Objective: To describe the diagnostic yields of test strategies with and without fiberoptic bronchoscopy and bronchoalveolar lavage (FO-BAL), as well as outcomes, in cancer patients with acute respiratory failure (ARF).
Design: Prospective observational study.
Setting: Fifteen intensive care units in France.
Patients: In all, 148 cancer patients, including 45 bone marrow transplant recipients (27 allogeneic, 18 autologous) with hypoxemic ARF.

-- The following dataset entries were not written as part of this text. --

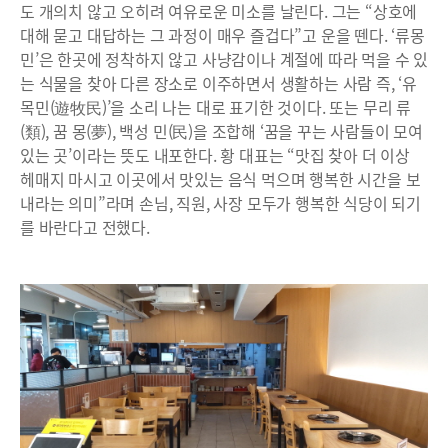
도 개의치 않고 오히려 여유로운 미소를 날린다. 그는 “상호에
대해 묻고 대답하는 그 과정이 매우 즐겁다”고 운을 뗀다. ‘류몽
민’은 한곳에 정착하지 않고 사냥감이나 계절에 따라 먹을 수 있
는 식물을 찾아 다른 장소로 이주하면서 생활하는 사람 즉, ‘유
목민(遊牧民)’을 소리 나는 대로 표기한 것이다. 또는 무리 류
(類), 꿈 몽(夢), 백성 민(民)을 조합해 ‘꿈을 꾸는 사람들이 모여
있는 곳’이라는 뜻도 내포한다. 황 대표는 “맛집 찾아 더 이상
헤매지 마시고 이곳에서 맛있는 음식 먹으며 행복한 시간을 보
내라는 의미”라며 손님, 직원, 사장 모두가 행복한 식당이 되기
를 바란다고 전했다.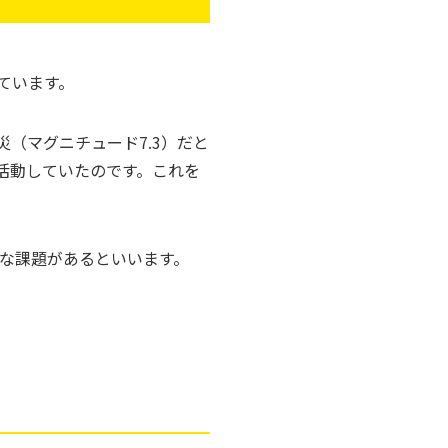
ています。
（マグニチュード7.3）だと
活動していたのです。これを
まな課題があるといいます。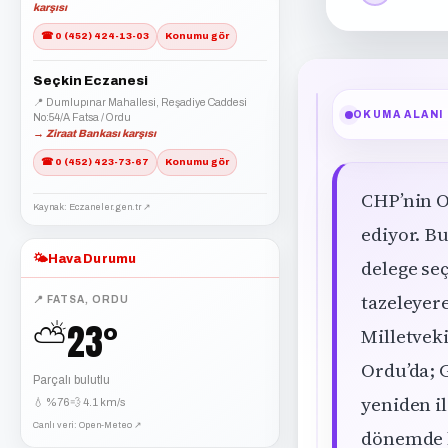
karşısı
☎ 0 (452) 424-13-03
Konumu gör
Seçkin Eczanesi
📍 Dumlupınar Mahallesi, Reşadiye Caddesi
OKUMA ALANI
No:54/A Fatsa / Ordu
→ Ziraat Bankası karşısı
☎ 0 (452) 423-73-67
Konumu gör
CHP’nin O
Kaynak: Eczaneler.gen.tr ↗
ediyor. B
🌤️
Hava Durumu
delege se
tazeleyere
📍 FATSA, ORDU
23°
Milletvek
⛅
Ordu’da; 
Parçalı bulutlu
yeniden i
💧 %76
💨 4.1 km/s
Canlı veri: Open-Meteo ↗
dönemde b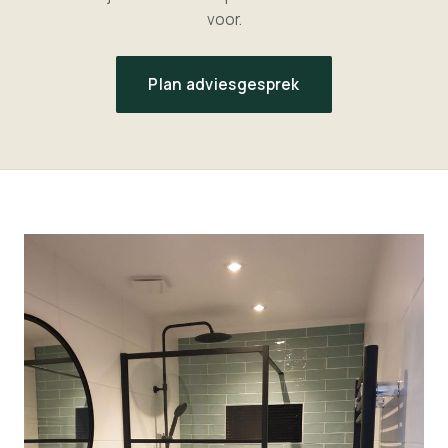
voor.
Plan adviesgesprek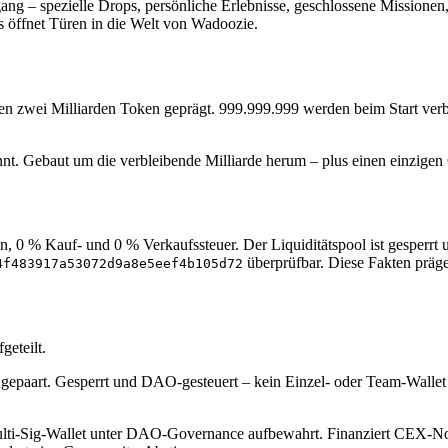
 – spezielle Drops, persönliche Erlebnisse, geschlossene Missionen,
öffnet Türen in die Welt von Wadoozie.
zwei Milliarden Token geprägt. 999.999.999 werden beim Start verbra
nnt. Gebaut um die verbleibende Milliarde herum – plus einen einzige
0 % Kauf- und 0 % Verkaufssteuer. Der Liquiditätspool ist gesperrt 
überprüfbar. Diese Fakten präge
4f483917a53072d9a8e5eef4b105d72
geteilt.
aart. Gesperrt und DAO-gesteuert – kein Einzel- oder Team-Wallet 
ti-Sig-Wallet unter DAO-Governance aufbewahrt. Finanziert CEX-Not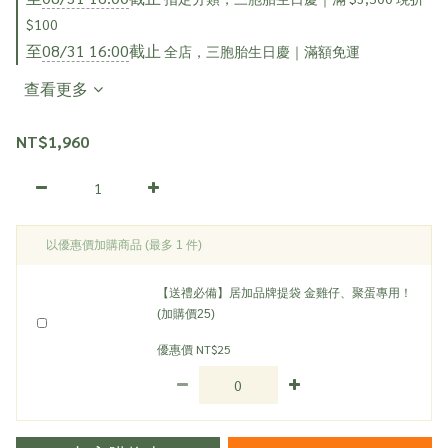
$100
至
08/31 16:00
截止
全店，三胞胎生日慶｜滿額免運
查看更多
NT$1,960
以優惠價加購商品
(最多 1 件)
【送禮必備】居加品牌提袋 金雞仔、聚蛋專用！
(加購價25)
優惠價 NT$25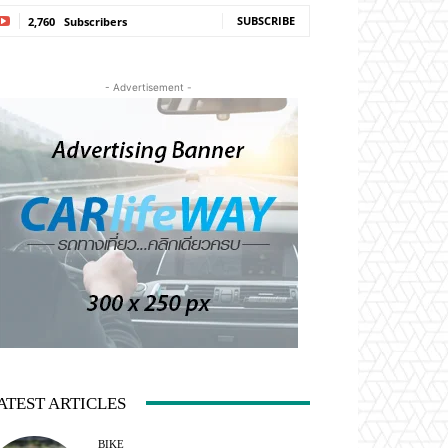
SUBSCRIBE
2,760
Subscribers
- Advertisement -
ATEST ARTICLES
BIKE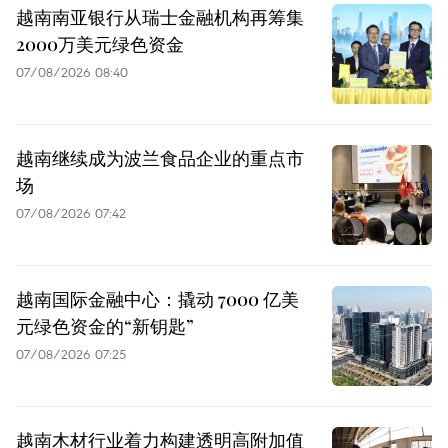
越南南亚银行从瑞士金融机构再筹集
2000万美元绿色资金
07/08/2026 08:40
越南继续成为波兰食品企业的重点市
场
07/08/2026 07:42
越南国际金融中心：撬动 7000 亿美
元绿色资金的“新钥匙”
07/08/2026 07:25
越南木材行业着力构建透明高附加值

Results: Overall, 146 causes of ARF were identified in 128 patients (97 [66.4%] pulmonary infections). The cause of ARF was identified in 50.5% of the 101 patients who underwent FO-BAL and in 66.7% of the other patients. FO-BAL was the only conclusive test in 34 (33.7%) of the 101 investigated patients. Respiratory status deterioration after FO-BAL occurred in 22 of 45 (48.9%) nonintubated patients, including 16 (35.5%) patients who required ventilatory support. Hospital mortality was 55.4% (82 deaths) overall and was not significantly different in the groups with and without FO-BAL. By multivariate analysis, mortality was affected by characteristics of the malignancy (remission, allogeneic bone marrow transplantation), cause of ARF (ARF during neutropenia recovery, cause not identified), and need for life-sustaining treatments (mechanical ventilation and vasopressors).
Conclusion: In critically ill cancer patients with ARF, a diagnostic strategy that does not include FO-BAL may be as effective as FO-BAL without exposing the patients to respiratory status deterioration.